━━━━━ Texte fourni

Les marionnettes conçues par Pierre Robitaille, assisté d’Annabelle Roy, sont tout simplement superbes. Les personnages empruntent différentes tailles selon la nécessité du récit. Même en format miniature, les détails des membres, des visages et des costumes sont perceptibles par le public. La manipulation du corps fragile et usé de Dame Chizuko qui flotte, nue, dans la rivière est orchestrée avec pudeur, intelligence et respect. C’est aussi le cas de la scène pendant laquelle Célestine apprend de sa grand-tante les techniques de la calligraphie, un art qui donne un nouveau sens à sa vie. Avec un pinceau, de l’encre noire et un rouleau de papier, les personnages grandeur nature qui sont alors identifiés par un masque s’attellent à la table de travail pour dessiner et représenter l’histoire. Celle de Dame Chizuko, tragique et brutale, est à l’inverse de son existence d’aujourd’hui, guidée par la résilience et la délicatesse.

━━━━━━━━━━
━━━━━ Lignes de données

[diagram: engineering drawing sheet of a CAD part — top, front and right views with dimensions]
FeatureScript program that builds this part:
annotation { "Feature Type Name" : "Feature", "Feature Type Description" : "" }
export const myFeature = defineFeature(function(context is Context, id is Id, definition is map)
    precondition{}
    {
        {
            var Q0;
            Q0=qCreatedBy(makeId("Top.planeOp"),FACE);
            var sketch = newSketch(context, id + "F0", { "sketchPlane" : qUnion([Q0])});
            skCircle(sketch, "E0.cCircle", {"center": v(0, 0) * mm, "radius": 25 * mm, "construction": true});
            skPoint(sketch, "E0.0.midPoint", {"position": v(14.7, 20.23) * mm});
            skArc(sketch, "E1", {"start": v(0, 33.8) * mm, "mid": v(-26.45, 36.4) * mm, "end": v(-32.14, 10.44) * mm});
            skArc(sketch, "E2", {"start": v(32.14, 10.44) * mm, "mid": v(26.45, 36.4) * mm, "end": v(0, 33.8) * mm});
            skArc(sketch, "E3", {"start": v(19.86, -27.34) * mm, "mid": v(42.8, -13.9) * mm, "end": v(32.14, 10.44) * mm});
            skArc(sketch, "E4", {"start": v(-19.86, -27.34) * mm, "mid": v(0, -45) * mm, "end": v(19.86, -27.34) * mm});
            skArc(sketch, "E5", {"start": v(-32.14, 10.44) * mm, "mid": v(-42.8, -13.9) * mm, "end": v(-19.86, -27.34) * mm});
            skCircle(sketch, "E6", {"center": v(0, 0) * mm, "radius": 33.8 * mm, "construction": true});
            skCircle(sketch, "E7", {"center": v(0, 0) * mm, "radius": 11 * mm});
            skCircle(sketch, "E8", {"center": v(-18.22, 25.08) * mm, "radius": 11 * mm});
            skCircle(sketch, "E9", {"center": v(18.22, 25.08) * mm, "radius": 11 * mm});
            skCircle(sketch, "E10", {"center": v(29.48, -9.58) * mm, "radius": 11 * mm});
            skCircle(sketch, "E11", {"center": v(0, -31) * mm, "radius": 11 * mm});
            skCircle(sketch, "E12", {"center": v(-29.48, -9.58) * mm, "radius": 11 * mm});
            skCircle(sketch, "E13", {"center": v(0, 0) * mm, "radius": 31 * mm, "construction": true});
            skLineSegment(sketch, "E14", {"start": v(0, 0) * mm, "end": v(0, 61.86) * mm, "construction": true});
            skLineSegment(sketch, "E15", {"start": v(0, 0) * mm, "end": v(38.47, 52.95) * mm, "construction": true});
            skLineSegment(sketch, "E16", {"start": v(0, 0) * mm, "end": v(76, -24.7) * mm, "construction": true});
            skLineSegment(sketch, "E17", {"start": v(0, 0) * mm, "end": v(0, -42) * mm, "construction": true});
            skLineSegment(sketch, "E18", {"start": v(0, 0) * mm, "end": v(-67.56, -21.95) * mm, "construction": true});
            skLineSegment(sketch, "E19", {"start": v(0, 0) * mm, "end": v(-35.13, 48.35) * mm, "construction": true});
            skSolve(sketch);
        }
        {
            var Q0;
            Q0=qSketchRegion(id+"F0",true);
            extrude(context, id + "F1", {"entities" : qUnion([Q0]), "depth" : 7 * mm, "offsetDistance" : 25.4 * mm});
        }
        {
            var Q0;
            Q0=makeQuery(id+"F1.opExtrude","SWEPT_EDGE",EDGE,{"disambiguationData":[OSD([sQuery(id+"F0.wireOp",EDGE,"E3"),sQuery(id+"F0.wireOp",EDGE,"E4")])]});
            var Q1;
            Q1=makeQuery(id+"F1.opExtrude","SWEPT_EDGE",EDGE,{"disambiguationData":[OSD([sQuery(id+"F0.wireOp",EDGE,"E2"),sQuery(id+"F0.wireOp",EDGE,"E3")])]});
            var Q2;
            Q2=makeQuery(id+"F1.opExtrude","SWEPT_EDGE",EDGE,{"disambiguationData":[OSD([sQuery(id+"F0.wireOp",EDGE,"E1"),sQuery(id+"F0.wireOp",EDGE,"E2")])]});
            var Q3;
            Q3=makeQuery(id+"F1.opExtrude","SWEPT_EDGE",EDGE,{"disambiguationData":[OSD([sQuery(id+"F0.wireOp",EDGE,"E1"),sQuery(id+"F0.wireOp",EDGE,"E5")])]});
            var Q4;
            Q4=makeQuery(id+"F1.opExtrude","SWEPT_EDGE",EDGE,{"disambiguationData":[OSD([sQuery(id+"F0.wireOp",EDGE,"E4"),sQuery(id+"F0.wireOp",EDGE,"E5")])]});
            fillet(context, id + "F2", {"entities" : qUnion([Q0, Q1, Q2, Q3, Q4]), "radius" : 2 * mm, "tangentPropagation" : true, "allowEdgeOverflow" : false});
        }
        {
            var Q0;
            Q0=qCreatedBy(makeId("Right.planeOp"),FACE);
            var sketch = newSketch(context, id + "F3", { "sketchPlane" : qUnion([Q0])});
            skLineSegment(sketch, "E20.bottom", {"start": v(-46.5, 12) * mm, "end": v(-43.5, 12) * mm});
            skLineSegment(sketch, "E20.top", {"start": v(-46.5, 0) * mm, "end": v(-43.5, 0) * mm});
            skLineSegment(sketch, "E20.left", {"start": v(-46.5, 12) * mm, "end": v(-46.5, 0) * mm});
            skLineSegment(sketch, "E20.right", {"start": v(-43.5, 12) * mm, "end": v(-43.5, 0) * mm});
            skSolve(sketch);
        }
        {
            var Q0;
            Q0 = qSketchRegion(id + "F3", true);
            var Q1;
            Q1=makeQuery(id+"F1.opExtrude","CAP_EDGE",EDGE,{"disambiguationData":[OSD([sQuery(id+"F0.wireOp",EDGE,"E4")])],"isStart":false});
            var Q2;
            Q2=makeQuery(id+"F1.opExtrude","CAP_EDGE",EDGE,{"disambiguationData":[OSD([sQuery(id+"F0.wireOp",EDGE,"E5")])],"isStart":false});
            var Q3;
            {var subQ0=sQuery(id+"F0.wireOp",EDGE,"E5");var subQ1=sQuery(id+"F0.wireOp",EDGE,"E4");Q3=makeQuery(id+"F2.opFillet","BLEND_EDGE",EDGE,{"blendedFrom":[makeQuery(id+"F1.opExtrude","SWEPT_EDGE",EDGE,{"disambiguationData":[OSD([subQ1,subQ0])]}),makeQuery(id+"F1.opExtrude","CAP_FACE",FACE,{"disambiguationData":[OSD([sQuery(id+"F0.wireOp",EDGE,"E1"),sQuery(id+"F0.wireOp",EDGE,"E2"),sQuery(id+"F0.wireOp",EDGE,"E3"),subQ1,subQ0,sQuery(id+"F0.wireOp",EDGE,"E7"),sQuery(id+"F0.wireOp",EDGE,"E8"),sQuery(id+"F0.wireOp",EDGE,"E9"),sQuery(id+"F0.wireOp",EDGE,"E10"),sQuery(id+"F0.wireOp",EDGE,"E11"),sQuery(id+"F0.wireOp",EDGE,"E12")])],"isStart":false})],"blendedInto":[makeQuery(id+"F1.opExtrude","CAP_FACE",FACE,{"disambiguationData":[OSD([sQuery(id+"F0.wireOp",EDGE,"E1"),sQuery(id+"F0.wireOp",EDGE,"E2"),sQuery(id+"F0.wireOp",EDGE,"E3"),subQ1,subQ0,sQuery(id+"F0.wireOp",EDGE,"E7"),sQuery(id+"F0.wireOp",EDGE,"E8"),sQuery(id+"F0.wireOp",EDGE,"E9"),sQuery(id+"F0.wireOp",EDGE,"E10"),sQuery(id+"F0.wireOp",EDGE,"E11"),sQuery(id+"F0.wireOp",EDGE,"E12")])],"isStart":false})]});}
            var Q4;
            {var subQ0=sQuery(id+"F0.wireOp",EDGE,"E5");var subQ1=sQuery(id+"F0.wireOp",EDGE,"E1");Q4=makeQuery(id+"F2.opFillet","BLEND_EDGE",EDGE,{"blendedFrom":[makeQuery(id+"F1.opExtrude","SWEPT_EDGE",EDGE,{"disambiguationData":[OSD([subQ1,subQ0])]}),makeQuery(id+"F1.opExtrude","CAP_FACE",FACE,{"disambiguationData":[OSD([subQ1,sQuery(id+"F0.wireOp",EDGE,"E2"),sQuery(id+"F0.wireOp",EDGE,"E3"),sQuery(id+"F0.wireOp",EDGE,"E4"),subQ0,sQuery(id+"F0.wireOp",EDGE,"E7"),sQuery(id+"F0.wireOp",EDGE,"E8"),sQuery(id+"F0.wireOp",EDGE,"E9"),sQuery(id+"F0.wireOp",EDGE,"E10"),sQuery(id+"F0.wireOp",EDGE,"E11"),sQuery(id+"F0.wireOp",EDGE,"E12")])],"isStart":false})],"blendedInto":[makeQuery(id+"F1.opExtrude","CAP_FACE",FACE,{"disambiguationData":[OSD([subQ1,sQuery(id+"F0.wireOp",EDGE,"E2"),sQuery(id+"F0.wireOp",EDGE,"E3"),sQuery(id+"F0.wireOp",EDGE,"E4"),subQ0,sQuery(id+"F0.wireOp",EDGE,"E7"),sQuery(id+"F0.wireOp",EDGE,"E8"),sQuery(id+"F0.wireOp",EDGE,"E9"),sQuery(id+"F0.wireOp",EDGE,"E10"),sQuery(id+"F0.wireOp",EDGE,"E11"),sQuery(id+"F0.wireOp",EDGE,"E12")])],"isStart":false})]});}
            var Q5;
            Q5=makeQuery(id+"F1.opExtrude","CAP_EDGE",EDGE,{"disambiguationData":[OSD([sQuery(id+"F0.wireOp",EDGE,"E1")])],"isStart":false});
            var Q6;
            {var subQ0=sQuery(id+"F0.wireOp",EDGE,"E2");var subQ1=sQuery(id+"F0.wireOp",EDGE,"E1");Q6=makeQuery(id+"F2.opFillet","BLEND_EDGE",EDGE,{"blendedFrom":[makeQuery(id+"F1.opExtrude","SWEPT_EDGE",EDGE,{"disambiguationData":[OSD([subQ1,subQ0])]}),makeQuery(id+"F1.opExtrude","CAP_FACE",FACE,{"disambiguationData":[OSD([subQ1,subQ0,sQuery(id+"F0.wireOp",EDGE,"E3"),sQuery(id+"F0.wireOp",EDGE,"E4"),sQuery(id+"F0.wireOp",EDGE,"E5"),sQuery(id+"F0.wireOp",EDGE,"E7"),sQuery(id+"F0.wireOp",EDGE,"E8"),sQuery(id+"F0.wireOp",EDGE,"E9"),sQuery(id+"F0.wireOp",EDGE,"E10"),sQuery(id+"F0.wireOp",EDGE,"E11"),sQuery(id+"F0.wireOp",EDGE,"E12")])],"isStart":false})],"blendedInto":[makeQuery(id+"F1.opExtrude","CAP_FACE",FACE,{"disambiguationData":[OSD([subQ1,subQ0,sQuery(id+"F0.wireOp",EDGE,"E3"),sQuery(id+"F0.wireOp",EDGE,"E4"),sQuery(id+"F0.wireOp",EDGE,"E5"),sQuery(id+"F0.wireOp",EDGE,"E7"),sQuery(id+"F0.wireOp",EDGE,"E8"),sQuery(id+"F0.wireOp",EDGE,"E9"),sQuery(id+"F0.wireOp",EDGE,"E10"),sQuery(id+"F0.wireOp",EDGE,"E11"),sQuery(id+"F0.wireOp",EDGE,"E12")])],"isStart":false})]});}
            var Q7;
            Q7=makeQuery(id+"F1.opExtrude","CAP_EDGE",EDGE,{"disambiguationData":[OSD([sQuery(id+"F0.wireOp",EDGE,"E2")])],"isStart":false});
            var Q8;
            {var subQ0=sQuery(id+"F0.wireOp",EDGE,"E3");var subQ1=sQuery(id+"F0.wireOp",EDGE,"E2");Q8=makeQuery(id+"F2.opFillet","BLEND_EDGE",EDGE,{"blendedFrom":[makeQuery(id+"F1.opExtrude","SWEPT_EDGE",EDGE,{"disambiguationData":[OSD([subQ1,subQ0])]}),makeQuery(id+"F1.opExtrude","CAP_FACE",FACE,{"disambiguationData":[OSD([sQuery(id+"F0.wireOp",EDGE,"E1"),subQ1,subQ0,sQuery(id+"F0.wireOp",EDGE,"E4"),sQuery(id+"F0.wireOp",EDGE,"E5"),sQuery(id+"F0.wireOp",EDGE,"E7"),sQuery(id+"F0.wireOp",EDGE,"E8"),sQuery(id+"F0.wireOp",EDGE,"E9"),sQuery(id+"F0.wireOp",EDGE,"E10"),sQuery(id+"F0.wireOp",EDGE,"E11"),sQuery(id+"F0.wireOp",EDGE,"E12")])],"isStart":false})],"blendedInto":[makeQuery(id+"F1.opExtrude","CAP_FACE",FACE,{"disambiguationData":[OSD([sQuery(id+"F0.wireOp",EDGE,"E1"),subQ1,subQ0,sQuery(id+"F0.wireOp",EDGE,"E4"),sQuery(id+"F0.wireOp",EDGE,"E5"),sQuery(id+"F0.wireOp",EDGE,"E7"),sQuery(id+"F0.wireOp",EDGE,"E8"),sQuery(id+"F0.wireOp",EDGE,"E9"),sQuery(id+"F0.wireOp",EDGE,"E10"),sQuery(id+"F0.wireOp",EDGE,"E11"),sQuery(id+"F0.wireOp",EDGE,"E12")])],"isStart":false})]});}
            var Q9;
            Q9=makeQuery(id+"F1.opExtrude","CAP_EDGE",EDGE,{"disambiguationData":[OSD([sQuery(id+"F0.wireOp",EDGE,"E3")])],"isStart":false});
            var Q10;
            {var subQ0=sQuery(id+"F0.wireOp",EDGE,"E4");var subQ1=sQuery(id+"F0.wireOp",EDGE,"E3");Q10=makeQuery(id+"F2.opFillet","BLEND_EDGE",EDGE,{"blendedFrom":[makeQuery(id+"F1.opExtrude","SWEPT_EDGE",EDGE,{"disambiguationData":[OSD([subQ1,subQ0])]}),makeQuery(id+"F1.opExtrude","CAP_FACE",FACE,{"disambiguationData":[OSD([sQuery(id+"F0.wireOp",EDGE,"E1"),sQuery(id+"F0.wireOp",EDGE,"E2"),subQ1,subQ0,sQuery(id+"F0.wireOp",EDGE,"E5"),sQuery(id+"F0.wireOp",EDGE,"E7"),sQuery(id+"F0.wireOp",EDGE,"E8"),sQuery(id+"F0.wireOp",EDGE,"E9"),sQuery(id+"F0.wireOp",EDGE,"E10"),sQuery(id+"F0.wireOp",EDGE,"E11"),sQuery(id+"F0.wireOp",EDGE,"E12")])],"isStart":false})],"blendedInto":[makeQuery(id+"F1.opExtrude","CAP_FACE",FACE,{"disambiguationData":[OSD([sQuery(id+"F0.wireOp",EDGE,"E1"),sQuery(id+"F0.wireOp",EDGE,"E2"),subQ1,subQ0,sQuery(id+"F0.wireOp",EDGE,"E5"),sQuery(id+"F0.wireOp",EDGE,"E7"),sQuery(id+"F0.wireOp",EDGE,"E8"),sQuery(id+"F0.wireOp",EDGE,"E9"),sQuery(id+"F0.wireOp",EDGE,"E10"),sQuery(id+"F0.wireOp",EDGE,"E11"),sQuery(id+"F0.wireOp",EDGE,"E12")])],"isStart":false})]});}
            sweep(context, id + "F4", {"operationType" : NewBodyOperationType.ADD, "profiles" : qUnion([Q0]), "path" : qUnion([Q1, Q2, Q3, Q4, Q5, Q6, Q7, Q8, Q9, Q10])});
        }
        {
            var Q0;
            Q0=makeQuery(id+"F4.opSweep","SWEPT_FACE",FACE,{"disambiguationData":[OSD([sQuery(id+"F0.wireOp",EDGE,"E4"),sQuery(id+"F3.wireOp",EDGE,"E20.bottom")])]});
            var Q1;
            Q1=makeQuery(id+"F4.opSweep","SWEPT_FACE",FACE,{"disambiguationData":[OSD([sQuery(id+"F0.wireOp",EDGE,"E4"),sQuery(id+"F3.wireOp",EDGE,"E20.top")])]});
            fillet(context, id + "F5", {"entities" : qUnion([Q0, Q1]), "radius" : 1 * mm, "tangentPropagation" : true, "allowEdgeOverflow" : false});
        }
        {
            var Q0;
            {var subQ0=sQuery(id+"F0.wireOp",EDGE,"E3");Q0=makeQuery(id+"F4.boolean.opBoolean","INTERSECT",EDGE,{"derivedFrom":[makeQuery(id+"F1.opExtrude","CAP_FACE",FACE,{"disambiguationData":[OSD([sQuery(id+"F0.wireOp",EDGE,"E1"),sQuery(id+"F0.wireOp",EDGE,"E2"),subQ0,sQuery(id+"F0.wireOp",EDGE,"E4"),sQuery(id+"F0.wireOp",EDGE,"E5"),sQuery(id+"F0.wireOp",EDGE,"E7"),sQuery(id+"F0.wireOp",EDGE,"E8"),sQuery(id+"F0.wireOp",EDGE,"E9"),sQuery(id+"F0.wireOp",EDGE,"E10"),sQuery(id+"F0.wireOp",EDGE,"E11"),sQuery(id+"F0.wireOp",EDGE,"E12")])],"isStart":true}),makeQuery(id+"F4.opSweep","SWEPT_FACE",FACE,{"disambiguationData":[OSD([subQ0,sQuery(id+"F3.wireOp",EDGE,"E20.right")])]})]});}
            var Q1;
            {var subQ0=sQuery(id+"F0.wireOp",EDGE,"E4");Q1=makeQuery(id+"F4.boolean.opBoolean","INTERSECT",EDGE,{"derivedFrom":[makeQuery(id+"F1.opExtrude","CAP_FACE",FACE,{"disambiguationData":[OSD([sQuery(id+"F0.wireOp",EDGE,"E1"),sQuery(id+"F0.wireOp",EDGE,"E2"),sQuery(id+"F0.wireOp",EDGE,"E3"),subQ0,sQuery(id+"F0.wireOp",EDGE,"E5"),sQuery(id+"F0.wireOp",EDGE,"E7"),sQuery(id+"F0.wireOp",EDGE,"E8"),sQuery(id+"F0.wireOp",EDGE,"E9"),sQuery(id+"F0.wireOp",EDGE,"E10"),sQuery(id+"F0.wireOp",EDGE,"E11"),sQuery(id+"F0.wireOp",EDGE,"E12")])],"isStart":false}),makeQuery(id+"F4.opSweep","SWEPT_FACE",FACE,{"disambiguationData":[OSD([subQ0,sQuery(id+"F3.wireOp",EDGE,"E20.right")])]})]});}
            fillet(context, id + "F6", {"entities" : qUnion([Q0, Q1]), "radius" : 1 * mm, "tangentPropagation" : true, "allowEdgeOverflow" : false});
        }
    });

━━━━━━━━━━

■ Énoncé ■
Poursuivez le texte fourni sur les marionnettes de Pierre Robitaille en reprenant après sa dernière phrase.

■ Réponse ■
Le voyage philosophique auquel Célestine s’abandonne vient nourrir ses valeurs. Elle recevra en héritage le coffret ancestral qui recèle les outils de calligraphie de Chizuko, lui rappelant la bonté et la sérénité de sa grand-tante. Son odyssée au pays du soleil levant lui apprendra également que, parfois, « il faut savoir garder le silence quand la parole est inutile ». Et dans ce texte, aucune parole ne semble superflue. Tout est dosé sur les plans visuel et auditif pour faire naître une sensation de plénitude, pour que le malheur se transforme en douceur. Chaque élément de la scénographie participe à un tout minutieusement organisé et orienté vers un même but. Cette œuvre, qui s’adresse autant aux adultes qu’aux jeunes enfants, est aussi apaisante qu’une séance de méditation. Une oasis de pur bonheur.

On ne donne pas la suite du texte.